I did eventually begin to assimilate to life in France, just in time to have to leave, but I had a plan: get back to Spain, through hell or high water. Spain was where I belonged, I figured, and things would work themselves out if I could make it back. So I accepted a spot in my current Master's program in Alcalá de Henares, and came back.



At first this year, I felt justified in my choice to move back to Spain, what I had been told was "the love of my life thus far." I was once again enjoying all those things that made living here worth it, like tapas and siestas. But as the year has gone on, my feelings have begun to evolve once again, towards negativity. Part of it is probably living in the province of Madrid, which I've never liked as well as Galicia, but I think there are two other factors that play a much larger role.

The first one is spending more time with other English speakers than I have since my study abroad days in Bilbao. This time around, it's not because I don't understand Spanish, but because we work together and we study together, and I haven't had a lot of free time to find quality Spanish friends in Madrid (other than an old Galician one who lives here now). Being around other Anglophones means having people to complain with about those little annoying parts of Spanish life. Every time we're given a random task to complete that seems utterly pointless and yet is required of us in order to stay legal here, every time something seems to have been organized bass ackwards, and every time we disagree with Spanish teaching methods, we have each other to turn to. That is wonderful, and it's a great stress reliever, but it's forcing those small annoyances to the forefront of my mind. Things that I learned to ignore during my 18 happy months in Galicia have begun to bother me again.
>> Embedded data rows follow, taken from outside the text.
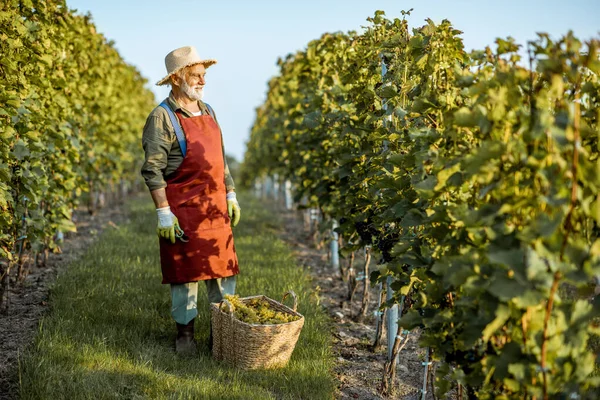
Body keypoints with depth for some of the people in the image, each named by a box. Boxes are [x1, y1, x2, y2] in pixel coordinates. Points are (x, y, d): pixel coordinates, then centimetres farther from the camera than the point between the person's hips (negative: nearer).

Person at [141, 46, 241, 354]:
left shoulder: (207, 111, 13)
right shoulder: (162, 117, -9)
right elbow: (152, 169, -13)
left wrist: (230, 195, 15)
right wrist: (164, 213, -17)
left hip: (215, 208, 6)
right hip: (183, 210, -6)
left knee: (223, 269, 9)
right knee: (185, 273, 1)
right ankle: (185, 334, 14)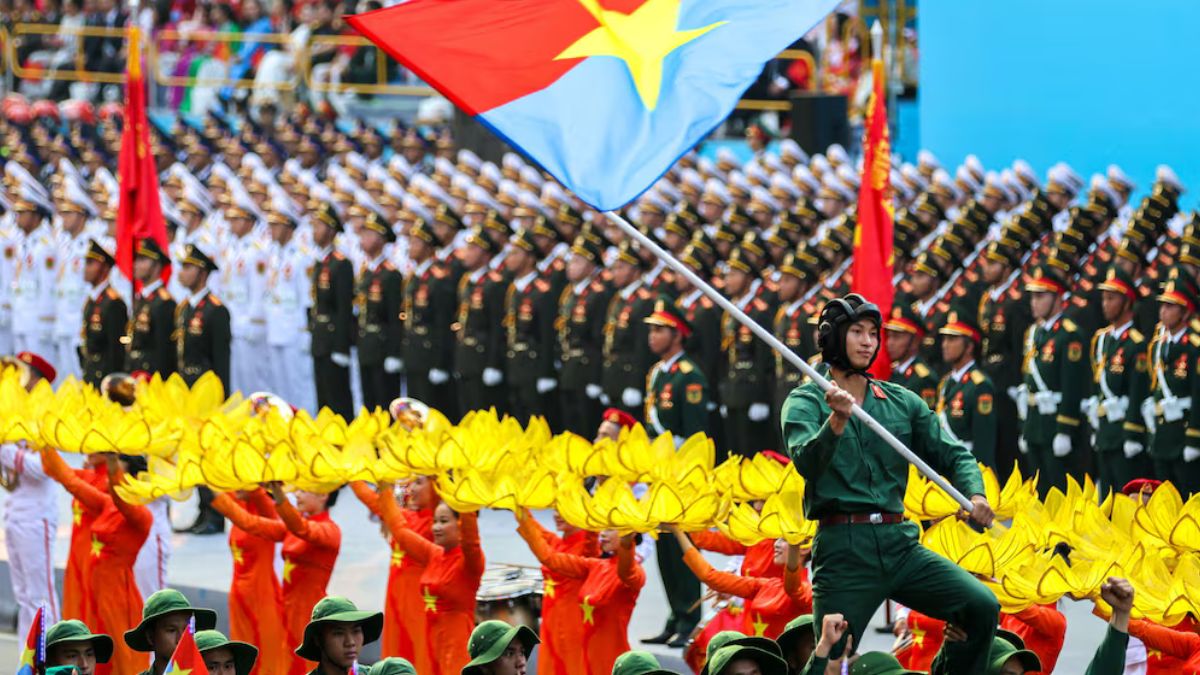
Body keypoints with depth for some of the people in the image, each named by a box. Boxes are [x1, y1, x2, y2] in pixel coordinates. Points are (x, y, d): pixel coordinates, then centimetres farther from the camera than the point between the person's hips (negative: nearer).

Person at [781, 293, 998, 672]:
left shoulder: (902, 402, 15)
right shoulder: (806, 401, 2)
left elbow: (952, 454, 13)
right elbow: (807, 463, -16)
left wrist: (974, 495, -7)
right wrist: (838, 422, -34)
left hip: (899, 544, 4)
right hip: (844, 548, -4)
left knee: (982, 607, -13)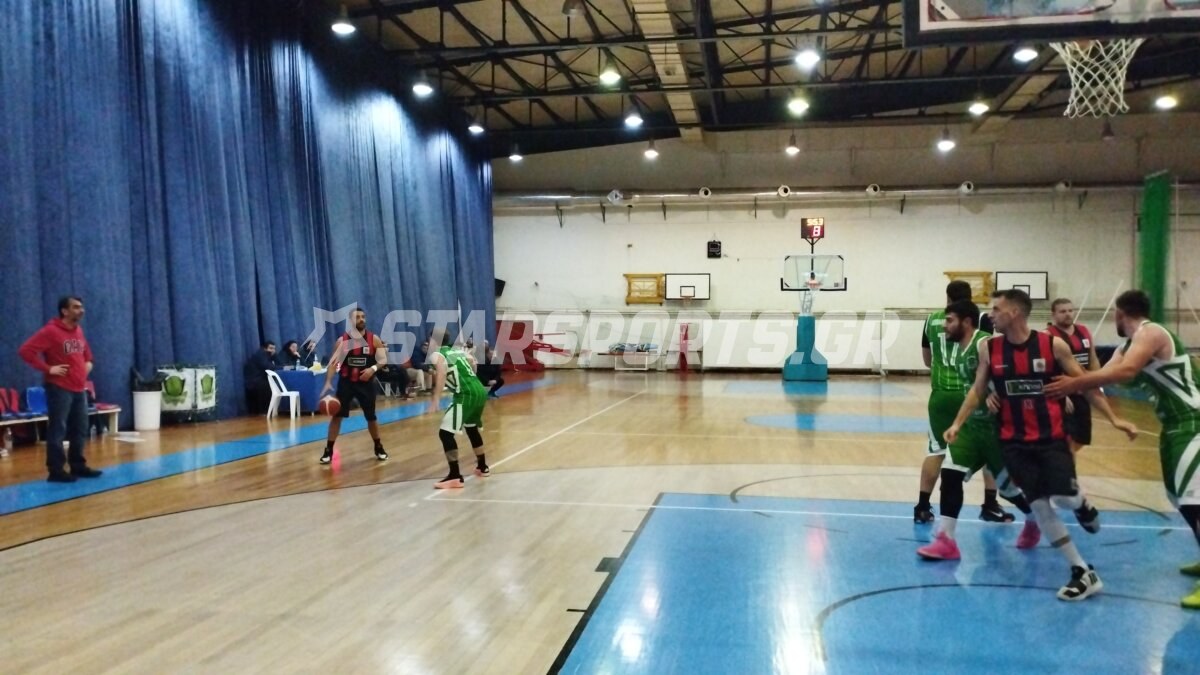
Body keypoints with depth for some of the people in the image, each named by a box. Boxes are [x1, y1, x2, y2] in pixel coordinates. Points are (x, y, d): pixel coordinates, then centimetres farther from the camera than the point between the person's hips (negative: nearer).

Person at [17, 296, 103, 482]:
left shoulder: (79, 331, 12)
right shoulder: (50, 331, -11)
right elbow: (26, 350, -18)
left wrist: (88, 363, 13)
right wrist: (48, 368, -18)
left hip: (79, 389, 8)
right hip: (59, 389, -8)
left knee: (80, 430, 11)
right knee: (58, 430, -5)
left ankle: (78, 466, 20)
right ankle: (55, 470, 1)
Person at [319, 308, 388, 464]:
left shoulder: (374, 339, -4)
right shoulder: (342, 340, -4)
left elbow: (383, 360, -5)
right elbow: (333, 362, -3)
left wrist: (373, 368, -26)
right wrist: (328, 382, -16)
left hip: (366, 383, 0)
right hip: (346, 382, 0)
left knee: (371, 417, 9)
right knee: (336, 416, -2)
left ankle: (378, 448, 28)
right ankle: (328, 451, 7)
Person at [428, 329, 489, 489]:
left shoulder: (435, 355, -1)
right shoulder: (456, 350, 21)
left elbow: (442, 372, -22)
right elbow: (473, 364, 34)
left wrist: (436, 399, -28)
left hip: (466, 395, -9)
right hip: (479, 391, 9)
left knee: (445, 433, -6)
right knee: (472, 428, 29)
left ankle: (455, 477, -10)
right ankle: (482, 467, 44)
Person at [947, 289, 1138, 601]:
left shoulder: (1053, 345, -9)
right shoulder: (988, 348, -2)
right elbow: (977, 390, 6)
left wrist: (1113, 418, -2)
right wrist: (957, 423, -2)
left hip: (1052, 437, -2)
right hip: (1014, 441, 2)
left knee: (1064, 496, -17)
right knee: (1039, 505, -4)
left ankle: (1083, 504, 24)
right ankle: (1084, 573, 8)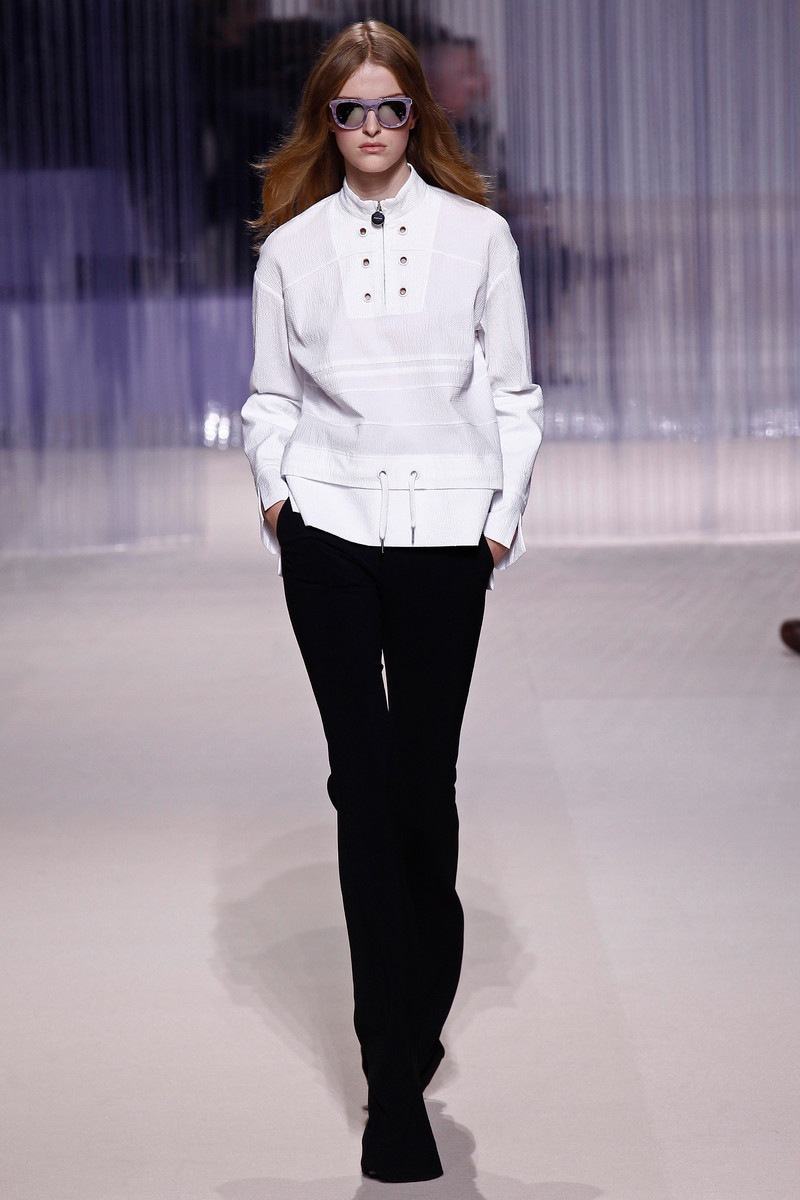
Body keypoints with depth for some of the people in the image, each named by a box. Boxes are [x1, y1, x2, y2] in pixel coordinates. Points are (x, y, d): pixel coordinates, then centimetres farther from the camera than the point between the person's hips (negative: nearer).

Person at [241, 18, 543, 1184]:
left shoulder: (478, 235, 4)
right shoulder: (292, 245, 7)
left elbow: (512, 390, 6)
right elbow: (271, 393, 11)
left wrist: (507, 511, -2)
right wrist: (273, 487, -4)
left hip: (444, 532, 0)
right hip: (329, 531, 1)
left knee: (423, 784, 2)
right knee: (364, 782, -2)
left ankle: (412, 1023, 23)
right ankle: (396, 1081, 1)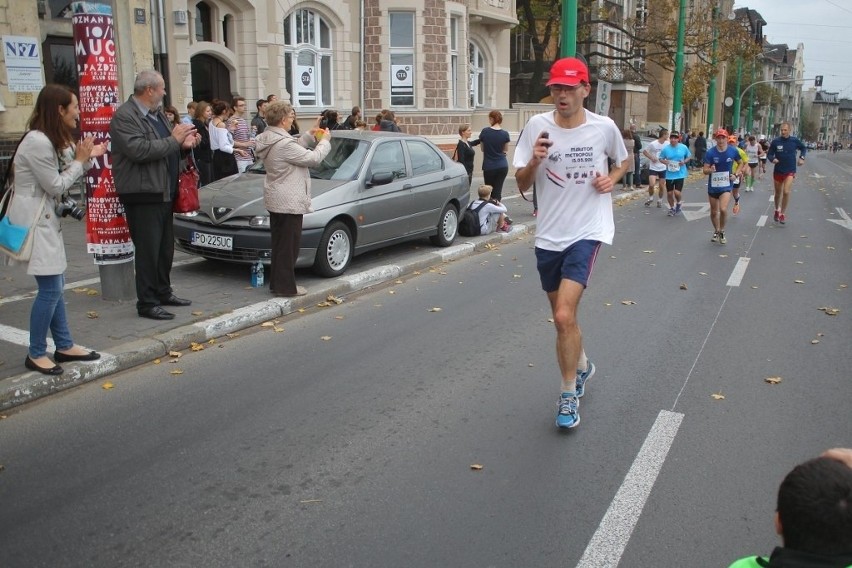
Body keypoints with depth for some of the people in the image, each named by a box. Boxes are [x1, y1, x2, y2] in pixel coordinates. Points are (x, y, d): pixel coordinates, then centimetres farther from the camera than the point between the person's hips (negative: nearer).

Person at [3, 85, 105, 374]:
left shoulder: (54, 140, 12)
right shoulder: (37, 142, -19)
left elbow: (64, 178, 12)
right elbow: (56, 186, -16)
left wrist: (87, 157, 5)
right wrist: (80, 160, -7)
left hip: (46, 219, 11)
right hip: (33, 221, -11)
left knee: (55, 286, 13)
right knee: (50, 289, -8)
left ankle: (64, 346, 21)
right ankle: (35, 354, 4)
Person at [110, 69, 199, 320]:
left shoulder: (156, 114, 16)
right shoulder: (125, 116, -13)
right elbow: (139, 150, -25)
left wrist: (184, 143, 4)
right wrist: (174, 140, -18)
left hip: (163, 192, 9)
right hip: (142, 194, -9)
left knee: (165, 248, 15)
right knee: (148, 250, -5)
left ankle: (163, 292, 28)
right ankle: (147, 303, 3)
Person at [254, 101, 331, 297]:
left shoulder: (268, 139, 7)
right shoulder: (283, 143, -23)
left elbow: (295, 149, 19)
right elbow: (313, 158, -17)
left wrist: (309, 136, 11)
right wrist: (325, 140, -2)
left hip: (275, 200, 10)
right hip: (288, 202, -10)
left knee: (279, 243, 18)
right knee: (288, 245, -2)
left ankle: (277, 282, 26)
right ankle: (286, 286, 5)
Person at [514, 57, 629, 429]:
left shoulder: (604, 128, -4)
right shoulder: (537, 126, -3)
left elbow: (623, 161, 17)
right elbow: (522, 185, 0)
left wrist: (612, 179, -4)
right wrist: (534, 162, -20)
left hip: (587, 232, -3)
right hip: (548, 235, 3)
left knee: (564, 316, -17)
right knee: (562, 317, 15)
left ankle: (569, 395, 2)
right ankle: (582, 366, 45)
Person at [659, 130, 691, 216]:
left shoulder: (683, 147, -3)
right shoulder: (665, 148, -3)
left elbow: (689, 156, 10)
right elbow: (661, 158, 7)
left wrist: (684, 161, -10)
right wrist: (665, 162, -14)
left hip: (680, 174, -2)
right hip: (669, 174, 2)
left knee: (677, 192, -13)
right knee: (669, 193, 8)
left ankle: (678, 203, 21)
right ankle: (671, 208, 33)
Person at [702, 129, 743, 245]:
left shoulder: (733, 151, -7)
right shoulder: (710, 152, -10)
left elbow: (740, 163, 11)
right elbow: (705, 170, -9)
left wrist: (736, 175, -4)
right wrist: (710, 170, -31)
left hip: (726, 185, -1)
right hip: (713, 186, 1)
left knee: (723, 209, -20)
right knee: (714, 212, 12)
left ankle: (722, 231, 3)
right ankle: (716, 232, 36)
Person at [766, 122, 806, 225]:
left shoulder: (795, 141, -5)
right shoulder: (775, 142, -8)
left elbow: (803, 148, 14)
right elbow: (769, 154, -2)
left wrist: (801, 157, -2)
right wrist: (772, 159, -23)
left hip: (790, 171, -1)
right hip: (778, 171, 1)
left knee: (786, 192, -18)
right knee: (778, 193, 15)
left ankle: (783, 213, -3)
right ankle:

I've remembered that there IS another way, one that makes logical sense and is efficient. This irritation is compounded by the fact that I'm so busy this year that I don't have the time to take advantage of the best parts of Spain--the food, the people, the sunshine, the cheap flights to interesting European destinations.

That brings me to the second factor in my current negative feelings toward Spain. This year, I'm working full-time as an assistant in a Spanish school. I'm there as much as the regular teachers are, and I share many of their responsibilities. But yes, I am STILL an assistant. This is the fourth year I've worked as an assistant, and some of the realities of the job are starting to make me crazy. I think to myself, if only I had my own classroom, if only I could run things the way I want to, if only I could plan my own classes. I could handle those realities when they came in exchange for a life full of free time, friends, and travel. But now? I work all the time, I get paid half of what a Spanish teacher does, and I have no life, no freedom to enjoy all those things I once loved about Spain. And that's fine for right now, but someday soon I'm going to want something more.

And the problem with Spain is, it can't offer me that. I can probably find a way to stay here indefinitely, yes. As an assistant. Moving regions every year or two. But can I ever have stability, a decent salary, and enjoyable working conditions? No, no and no.

Spain for me is starting to become like that boyfriend you have when you're young, who you love so much and you think you'll be with forever, until you realize he can't offer you any stability.

And so what happens? You break up. I'm starting to wonder if a breakup between me and Spain is in the near future. I've had so many ups and downs with Spain and still stuck with it that I really did think it was true love...but I'm starting to grow up now. I'm starting to want to put my things away and not have to worry about packing them into a suitcase again 9 months later, and that's how things will always be for me in Spain, I think.

My emotional journey with Spain isn't quite over yet, but this is the direction it's headed in for now, and although that makes me sort of nostalgic and sad for days gone by, I think it's what's right.

So I'm probably going to be in the market for a new country to fall in love with soon, and hopefully it will be THE ONE, and not just another ex-love writing sweet nothings in my passport. Any ideas?